McDonald’s had previously served Supermacs with a 41 page objection against its plans to use the “Supermac’s” name in Europe, stating that it would “take unfair advantage of the distinctive character and repute” of trademarks previously won by the global restaurant giant and would cause confusion.


Updating Vertical Restraints Block Exemption

The European Commission has announced that it intends to update the current block exemption which exempts franchise agreements and other vertical agreements from the prohibition on anti-competitive agreements contained in Article 101 of the Treaty on the Functioning of the European Union.

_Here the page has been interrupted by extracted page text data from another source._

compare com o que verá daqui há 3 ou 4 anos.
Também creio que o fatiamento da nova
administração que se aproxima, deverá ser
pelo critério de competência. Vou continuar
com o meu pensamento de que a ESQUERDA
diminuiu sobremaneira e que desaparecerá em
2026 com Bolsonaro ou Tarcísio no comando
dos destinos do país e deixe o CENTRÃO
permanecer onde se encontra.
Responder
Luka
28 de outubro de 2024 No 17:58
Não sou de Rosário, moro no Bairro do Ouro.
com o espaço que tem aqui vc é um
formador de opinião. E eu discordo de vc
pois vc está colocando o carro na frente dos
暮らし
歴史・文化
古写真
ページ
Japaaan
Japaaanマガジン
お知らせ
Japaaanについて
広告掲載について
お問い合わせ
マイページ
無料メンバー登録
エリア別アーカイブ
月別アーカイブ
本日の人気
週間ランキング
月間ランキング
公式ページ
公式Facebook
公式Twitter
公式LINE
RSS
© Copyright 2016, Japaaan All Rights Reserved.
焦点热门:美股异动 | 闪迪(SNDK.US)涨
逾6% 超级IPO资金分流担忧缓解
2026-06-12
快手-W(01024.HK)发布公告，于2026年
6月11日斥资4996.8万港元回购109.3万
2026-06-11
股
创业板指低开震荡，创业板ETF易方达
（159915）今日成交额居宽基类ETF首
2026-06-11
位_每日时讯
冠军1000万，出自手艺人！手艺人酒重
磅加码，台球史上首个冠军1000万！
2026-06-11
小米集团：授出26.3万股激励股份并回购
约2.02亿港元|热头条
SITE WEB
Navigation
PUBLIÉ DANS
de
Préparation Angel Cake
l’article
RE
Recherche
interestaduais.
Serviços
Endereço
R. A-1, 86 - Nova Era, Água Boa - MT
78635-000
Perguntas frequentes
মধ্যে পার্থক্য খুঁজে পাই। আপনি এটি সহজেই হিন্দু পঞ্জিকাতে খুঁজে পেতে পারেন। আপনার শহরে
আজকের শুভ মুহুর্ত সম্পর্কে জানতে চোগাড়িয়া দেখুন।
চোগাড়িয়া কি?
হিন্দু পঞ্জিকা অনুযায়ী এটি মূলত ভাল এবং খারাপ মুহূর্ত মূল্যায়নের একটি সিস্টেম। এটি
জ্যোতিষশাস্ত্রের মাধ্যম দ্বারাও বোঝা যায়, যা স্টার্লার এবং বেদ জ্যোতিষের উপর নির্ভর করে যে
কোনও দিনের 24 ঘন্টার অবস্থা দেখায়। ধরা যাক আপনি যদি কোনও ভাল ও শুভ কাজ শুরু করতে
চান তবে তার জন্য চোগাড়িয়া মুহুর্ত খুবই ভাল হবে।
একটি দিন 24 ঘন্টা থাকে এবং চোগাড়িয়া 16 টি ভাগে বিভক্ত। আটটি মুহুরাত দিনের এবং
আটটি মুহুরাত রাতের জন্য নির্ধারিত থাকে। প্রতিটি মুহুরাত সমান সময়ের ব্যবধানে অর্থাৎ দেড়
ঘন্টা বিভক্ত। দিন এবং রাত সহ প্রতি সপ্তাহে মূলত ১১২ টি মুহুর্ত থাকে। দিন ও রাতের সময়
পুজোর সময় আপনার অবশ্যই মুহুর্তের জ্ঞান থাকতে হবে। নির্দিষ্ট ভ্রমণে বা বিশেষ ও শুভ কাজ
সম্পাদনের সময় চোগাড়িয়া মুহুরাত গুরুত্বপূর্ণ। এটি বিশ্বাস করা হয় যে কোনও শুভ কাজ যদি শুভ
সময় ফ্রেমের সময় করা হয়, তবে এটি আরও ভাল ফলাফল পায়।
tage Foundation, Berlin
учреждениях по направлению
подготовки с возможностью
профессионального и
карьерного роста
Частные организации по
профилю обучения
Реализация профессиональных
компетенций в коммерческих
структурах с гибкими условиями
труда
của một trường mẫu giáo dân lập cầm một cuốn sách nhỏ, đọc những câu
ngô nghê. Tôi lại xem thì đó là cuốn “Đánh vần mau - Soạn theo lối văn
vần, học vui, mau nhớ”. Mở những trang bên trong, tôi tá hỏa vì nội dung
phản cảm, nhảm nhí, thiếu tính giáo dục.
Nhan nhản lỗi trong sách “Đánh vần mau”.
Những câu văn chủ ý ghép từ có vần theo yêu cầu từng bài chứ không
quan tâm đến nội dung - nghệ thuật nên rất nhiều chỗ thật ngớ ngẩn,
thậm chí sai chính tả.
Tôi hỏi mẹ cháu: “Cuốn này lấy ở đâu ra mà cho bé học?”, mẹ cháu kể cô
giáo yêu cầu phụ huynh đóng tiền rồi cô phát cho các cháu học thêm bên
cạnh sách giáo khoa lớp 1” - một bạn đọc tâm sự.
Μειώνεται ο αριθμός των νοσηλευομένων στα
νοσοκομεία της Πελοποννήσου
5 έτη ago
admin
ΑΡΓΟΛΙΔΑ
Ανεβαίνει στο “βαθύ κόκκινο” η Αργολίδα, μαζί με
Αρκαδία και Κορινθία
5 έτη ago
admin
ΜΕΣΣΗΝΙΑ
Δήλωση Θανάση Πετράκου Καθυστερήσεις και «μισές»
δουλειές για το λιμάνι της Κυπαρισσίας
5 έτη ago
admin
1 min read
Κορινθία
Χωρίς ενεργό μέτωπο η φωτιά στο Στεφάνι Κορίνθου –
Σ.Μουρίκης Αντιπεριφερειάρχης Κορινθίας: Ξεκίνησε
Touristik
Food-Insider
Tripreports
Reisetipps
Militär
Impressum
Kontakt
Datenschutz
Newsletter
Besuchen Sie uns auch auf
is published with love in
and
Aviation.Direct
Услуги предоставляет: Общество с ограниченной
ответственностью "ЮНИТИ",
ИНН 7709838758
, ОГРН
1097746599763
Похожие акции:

The purpose of this evaluation is to gather evidence on the functioning of the Vertical Block Exemption Regulation (and the relevant Guidelines) that will allow the Commission to determine whether it should let the Regulation lapse, prolong its duration or revise it in order to take proper account of new market developments since its adoption in 2010, notably the increased importance of online sales and the emergence of new market players such as online platforms.


Spanish Franchisor Registry Abolished

A Royal Decree 20/Act 20/2018 of 7 December came into force which modifies Article 62 of the Retail Trade Regulation Act 7/1996 of 15 January which required franchisors to register in the Spanish Franchisors’ Registry. Registration is now no longer required.


Dutch Franchise Bill

A bill has been presented which seeks to improve the balance in the relationships between franchisors and franchisees. It sets out rules for the pre-contractual disclosure of information, the amendment of a franchise agreement, termination of franchise cooperation and consultation between the franchisor and its franchisees.

The bill also introduces the concept of “good franchisor” and “good franchisee” which requires both parties to act reasonably towards each other, even before the franchise agreement is entered into.